:: Raw data

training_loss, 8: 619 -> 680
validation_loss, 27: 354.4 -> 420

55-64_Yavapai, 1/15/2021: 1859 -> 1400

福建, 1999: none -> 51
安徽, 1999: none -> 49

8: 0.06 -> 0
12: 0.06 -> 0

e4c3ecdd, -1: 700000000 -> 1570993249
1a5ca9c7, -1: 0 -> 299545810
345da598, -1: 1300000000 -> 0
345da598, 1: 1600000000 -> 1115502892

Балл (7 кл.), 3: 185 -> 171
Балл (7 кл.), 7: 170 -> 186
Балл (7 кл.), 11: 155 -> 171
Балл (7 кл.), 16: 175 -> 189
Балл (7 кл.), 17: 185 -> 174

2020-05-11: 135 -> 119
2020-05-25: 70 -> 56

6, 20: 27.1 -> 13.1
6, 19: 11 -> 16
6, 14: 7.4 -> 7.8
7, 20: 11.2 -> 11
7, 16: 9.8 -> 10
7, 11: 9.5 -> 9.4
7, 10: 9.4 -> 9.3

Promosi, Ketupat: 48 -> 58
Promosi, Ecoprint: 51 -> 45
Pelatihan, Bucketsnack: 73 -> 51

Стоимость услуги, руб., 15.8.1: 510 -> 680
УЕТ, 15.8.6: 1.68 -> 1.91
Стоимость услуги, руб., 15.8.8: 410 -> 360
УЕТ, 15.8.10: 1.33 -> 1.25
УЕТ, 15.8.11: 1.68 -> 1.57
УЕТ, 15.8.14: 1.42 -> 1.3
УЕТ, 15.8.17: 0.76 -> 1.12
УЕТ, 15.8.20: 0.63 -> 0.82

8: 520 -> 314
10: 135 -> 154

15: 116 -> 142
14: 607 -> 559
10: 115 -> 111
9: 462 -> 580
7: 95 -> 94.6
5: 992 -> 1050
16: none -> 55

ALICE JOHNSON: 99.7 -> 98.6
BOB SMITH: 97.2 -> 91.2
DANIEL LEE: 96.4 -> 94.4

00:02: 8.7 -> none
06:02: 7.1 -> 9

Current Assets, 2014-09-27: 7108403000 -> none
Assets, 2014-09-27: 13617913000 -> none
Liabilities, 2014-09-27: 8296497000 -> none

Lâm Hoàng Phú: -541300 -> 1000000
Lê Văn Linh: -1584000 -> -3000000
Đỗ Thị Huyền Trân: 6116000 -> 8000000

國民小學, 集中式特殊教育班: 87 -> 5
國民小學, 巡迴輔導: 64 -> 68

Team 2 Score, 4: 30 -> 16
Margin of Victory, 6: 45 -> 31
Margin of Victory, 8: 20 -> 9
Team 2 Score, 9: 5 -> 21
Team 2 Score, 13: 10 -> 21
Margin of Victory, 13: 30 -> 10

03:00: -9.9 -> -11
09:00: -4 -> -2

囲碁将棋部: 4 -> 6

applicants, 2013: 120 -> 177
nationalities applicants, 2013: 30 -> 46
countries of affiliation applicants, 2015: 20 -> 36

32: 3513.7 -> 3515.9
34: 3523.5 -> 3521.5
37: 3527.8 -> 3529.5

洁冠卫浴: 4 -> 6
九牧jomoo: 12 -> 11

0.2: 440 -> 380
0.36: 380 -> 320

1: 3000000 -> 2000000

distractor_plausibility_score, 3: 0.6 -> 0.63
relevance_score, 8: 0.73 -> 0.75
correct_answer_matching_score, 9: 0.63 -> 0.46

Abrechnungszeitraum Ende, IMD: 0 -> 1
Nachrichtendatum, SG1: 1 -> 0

::::

- [What to work on]
Reproduce exactly the section above that begins at the line containing "Балл (7 кл.), 16: 175 -> 189" and ends at the line containing "Margin of Victory, 8: 20 -> 9", leaving out all other lines.

- [Output of the task]
Балл (7 кл.), 16: 175 -> 189
Балл (7 кл.), 17: 185 -> 174

2020-05-11: 135 -> 119
2020-05-25: 70 -> 56

6, 20: 27.1 -> 13.1
6, 19: 11 -> 16
6, 14: 7.4 -> 7.8
7, 20: 11.2 -> 11
7, 16: 9.8 -> 10
7, 11: 9.5 -> 9.4
7, 10: 9.4 -> 9.3

Promosi, Ketupat: 48 -> 58
Promosi, Ecoprint: 51 -> 45
Pelatihan, Bucketsnack: 73 -> 51

Стоимость услуги, руб., 15.8.1: 510 -> 680
УЕТ, 15.8.6: 1.68 -> 1.91
Стоимость услуги, руб., 15.8.8: 410 -> 360
УЕТ, 15.8.10: 1.33 -> 1.25
УЕТ, 15.8.11: 1.68 -> 1.57
УЕТ, 15.8.14: 1.42 -> 1.3
УЕТ, 15.8.17: 0.76 -> 1.12
УЕТ, 15.8.20: 0.63 -> 0.82

8: 520 -> 314
10: 135 -> 154

15: 116 -> 142
14: 607 -> 559
10: 115 -> 111
9: 462 -> 580
7: 95 -> 94.6
5: 992 -> 1050
16: none -> 55

ALICE JOHNSON: 99.7 -> 98.6
BOB SMITH: 97.2 -> 91.2
DANIEL LEE: 96.4 -> 94.4

00:02: 8.7 -> none
06:02: 7.1 -> 9

Current Assets, 2014-09-27: 7108403000 -> none
Assets, 2014-09-27: 13617913000 -> none
Liabilities, 2014-09-27: 8296497000 -> none

Lâm Hoàng Phú: -541300 -> 1000000
Lê Văn Linh: -1584000 -> -3000000
Đỗ Thị Huyền Trân: 6116000 -> 8000000

國民小學, 集中式特殊教育班: 87 -> 5
國民小學, 巡迴輔導: 64 -> 68

Team 2 Score, 4: 30 -> 16
Margin of Victory, 6: 45 -> 31
Margin of Victory, 8: 20 -> 9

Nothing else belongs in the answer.